◆ **Your objective**: Can you reproduce word for word only the lines of the records below that run from the line with "common name: Texas-mountain-laurel" to the line with "genus: Eugenia", including both of those lines?
--- Data to process ---
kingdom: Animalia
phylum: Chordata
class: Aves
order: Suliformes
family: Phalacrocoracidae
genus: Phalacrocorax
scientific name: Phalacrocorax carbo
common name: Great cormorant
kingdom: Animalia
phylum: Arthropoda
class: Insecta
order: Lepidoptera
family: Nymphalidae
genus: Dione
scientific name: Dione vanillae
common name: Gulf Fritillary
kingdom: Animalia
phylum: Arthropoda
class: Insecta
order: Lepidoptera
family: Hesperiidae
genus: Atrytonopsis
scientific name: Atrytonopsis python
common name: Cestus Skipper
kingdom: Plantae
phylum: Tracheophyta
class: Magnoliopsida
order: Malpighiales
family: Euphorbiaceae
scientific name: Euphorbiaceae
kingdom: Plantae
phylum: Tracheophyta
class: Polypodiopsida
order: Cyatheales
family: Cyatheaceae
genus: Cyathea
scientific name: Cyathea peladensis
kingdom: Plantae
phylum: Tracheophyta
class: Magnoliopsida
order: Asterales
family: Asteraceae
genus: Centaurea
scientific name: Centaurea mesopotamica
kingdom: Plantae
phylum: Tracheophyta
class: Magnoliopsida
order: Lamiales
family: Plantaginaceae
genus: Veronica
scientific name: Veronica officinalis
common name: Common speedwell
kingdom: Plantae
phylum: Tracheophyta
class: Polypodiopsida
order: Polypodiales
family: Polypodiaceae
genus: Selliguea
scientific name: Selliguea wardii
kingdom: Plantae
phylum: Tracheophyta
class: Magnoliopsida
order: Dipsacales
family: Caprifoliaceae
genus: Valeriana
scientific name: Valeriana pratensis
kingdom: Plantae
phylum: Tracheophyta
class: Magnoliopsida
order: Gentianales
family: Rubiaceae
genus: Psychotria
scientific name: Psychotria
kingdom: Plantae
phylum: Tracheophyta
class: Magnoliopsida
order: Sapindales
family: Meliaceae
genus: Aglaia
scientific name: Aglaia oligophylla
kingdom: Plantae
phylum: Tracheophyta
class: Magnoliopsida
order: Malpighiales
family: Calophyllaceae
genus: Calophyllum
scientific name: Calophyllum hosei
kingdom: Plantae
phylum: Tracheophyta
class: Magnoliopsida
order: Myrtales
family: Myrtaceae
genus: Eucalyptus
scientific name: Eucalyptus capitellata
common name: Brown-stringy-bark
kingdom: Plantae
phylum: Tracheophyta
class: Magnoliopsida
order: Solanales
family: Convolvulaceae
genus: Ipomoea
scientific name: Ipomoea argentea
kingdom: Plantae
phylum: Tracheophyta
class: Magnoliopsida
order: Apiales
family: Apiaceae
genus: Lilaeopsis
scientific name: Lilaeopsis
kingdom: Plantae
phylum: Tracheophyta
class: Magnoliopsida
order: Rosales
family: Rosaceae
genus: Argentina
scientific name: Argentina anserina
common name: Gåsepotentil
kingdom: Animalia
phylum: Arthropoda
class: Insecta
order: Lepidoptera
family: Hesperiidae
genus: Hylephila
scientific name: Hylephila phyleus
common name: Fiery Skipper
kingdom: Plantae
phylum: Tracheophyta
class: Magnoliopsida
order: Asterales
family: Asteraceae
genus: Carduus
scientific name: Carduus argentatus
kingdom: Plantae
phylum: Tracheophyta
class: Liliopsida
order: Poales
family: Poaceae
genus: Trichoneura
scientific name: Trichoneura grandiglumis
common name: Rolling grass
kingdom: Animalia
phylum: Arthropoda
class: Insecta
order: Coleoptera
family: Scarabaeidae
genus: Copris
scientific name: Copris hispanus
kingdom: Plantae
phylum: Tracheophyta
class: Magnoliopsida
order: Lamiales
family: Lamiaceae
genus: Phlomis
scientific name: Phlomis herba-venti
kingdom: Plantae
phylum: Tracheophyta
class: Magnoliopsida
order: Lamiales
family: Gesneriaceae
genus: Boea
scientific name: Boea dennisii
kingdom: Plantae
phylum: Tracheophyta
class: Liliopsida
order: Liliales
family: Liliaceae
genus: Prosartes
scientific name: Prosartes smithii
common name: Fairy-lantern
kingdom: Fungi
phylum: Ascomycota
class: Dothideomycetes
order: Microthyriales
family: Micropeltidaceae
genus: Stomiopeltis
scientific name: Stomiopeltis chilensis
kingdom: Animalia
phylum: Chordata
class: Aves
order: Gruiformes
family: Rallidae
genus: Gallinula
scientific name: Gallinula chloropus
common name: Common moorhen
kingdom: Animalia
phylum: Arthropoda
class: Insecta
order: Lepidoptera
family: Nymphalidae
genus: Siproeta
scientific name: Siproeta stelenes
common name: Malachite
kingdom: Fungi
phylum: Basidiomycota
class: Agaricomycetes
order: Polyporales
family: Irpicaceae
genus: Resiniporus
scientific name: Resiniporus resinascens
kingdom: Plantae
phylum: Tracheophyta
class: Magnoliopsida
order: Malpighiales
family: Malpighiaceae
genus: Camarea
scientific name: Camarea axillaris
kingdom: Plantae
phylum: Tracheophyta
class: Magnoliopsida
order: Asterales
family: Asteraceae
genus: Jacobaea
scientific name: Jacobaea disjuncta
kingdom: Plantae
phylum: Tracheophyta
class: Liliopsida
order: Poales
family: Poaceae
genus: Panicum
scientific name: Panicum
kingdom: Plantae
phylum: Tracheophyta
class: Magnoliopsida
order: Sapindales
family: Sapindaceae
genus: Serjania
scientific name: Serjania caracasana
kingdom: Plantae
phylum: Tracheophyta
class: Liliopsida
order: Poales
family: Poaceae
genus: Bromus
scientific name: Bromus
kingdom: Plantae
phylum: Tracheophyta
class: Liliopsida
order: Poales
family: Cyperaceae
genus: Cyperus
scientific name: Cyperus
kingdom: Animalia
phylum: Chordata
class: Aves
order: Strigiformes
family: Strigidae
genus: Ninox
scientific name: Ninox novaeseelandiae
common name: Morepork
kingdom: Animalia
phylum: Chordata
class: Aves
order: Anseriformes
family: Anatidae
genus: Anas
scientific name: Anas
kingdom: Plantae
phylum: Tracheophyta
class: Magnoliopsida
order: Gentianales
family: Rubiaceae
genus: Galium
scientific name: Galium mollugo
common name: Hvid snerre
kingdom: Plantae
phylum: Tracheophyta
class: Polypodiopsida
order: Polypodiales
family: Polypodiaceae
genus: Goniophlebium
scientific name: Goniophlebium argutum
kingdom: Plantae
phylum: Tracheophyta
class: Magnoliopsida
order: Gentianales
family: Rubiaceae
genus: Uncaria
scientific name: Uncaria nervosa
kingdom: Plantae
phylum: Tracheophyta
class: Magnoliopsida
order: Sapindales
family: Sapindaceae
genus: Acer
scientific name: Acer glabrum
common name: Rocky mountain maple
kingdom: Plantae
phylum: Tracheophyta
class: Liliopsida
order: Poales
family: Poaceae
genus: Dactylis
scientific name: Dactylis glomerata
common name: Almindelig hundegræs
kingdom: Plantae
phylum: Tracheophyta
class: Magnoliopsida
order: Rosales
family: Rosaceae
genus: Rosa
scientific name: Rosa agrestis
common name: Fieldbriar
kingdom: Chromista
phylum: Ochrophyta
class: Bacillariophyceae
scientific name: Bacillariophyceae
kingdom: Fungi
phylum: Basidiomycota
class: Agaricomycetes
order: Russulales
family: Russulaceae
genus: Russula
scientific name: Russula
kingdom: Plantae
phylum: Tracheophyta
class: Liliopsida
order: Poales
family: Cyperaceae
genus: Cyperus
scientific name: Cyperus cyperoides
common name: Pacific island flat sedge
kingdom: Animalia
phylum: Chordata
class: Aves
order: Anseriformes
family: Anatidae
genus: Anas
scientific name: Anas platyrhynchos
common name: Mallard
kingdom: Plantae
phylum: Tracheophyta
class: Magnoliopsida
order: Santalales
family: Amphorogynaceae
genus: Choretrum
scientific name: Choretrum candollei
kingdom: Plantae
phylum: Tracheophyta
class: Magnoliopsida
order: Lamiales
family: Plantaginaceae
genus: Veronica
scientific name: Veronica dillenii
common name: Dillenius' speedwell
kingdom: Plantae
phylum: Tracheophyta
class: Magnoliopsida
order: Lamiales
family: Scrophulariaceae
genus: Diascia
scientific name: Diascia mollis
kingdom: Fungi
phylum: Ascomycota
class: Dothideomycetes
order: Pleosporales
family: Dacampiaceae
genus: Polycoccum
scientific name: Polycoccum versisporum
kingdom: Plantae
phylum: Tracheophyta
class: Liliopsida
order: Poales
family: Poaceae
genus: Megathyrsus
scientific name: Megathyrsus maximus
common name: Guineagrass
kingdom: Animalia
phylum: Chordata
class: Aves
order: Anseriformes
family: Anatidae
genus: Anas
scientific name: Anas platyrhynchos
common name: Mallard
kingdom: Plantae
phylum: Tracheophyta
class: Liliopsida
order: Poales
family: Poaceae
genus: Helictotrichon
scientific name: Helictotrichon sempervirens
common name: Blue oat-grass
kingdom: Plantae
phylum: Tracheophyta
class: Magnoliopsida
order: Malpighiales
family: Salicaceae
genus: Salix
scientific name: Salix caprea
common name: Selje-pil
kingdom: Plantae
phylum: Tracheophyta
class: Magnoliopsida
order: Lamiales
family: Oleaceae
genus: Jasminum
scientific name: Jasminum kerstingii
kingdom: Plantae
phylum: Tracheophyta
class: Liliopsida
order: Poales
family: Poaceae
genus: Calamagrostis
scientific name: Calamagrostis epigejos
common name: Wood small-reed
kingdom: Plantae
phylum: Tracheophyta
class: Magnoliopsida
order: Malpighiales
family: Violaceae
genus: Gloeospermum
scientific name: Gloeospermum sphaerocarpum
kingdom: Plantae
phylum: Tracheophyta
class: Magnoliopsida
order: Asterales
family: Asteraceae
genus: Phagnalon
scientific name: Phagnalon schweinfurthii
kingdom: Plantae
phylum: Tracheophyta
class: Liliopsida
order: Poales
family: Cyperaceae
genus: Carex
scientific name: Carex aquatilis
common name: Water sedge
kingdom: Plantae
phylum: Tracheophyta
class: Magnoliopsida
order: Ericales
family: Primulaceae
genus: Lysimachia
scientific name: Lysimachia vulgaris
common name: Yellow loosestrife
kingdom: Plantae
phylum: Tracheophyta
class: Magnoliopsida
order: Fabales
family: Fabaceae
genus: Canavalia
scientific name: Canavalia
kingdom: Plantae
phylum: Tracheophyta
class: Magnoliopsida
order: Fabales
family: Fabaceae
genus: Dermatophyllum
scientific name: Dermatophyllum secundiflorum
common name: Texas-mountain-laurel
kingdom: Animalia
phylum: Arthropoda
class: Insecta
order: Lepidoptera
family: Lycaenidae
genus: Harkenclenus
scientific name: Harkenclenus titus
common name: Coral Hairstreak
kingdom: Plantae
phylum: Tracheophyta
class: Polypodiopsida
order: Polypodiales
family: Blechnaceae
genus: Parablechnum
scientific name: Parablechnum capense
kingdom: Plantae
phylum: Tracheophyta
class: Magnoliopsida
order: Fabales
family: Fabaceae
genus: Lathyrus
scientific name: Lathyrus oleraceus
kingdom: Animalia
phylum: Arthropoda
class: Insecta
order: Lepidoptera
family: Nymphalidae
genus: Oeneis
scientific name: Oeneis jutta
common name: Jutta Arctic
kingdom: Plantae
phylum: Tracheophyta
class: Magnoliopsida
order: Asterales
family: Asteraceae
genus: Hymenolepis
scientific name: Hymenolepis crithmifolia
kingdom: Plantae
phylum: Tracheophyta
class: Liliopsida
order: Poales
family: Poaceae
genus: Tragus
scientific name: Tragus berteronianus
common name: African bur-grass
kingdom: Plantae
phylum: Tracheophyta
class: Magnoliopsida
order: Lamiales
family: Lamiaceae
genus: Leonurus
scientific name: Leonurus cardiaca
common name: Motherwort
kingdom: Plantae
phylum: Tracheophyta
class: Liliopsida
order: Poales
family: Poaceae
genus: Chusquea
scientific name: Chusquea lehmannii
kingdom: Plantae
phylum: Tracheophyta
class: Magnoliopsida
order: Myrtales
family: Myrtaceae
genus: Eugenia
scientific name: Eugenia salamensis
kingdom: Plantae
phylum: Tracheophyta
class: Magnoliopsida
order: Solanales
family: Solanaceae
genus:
---
◆ **Final result**:
common name: Texas-mountain-laurel
kingdom: Animalia
phylum: Arthropoda
class: Insecta
order: Lepidoptera
family: Lycaenidae
genus: Harkenclenus
scientific name: Harkenclenus titus
common name: Coral Hairstreak
kingdom: Plantae
phylum: Tracheophyta
class: Polypodiopsida
order: Polypodiales
family: Blechnaceae
genus: Parablechnum
scientific name: Parablechnum capense
kingdom: Plantae
phylum: Tracheophyta
class: Magnoliopsida
order: Fabales
family: Fabaceae
genus: Lathyrus
scientific name: Lathyrus oleraceus
kingdom: Animalia
phylum: Arthropoda
class: Insecta
order: Lepidoptera
family: Nymphalidae
genus: Oeneis
scientific name: Oeneis jutta
common name: Jutta Arctic
kingdom: Plantae
phylum: Tracheophyta
class: Magnoliopsida
order: Asterales
family: Asteraceae
genus: Hymenolepis
scientific name: Hymenolepis crithmifolia
kingdom: Plantae
phylum: Tracheophyta
class: Liliopsida
order: Poales
family: Poaceae
genus: Tragus
scientific name: Tragus berteronianus
common name: African bur-grass
kingdom: Plantae
phylum: Tracheophyta
class: Magnoliopsida
order: Lamiales
family: Lamiaceae
genus: Leonurus
scientific name: Leonurus cardiaca
common name: Motherwort
kingdom: Plantae
phylum: Tracheophyta
class: Liliopsida
order: Poales
family: Poaceae
genus: Chusquea
scientific name: Chusquea lehmannii
kingdom: Plantae
phylum: Tracheophyta
class: Magnoliopsida
order: Myrtales
family: Myrtaceae
genus: Eugenia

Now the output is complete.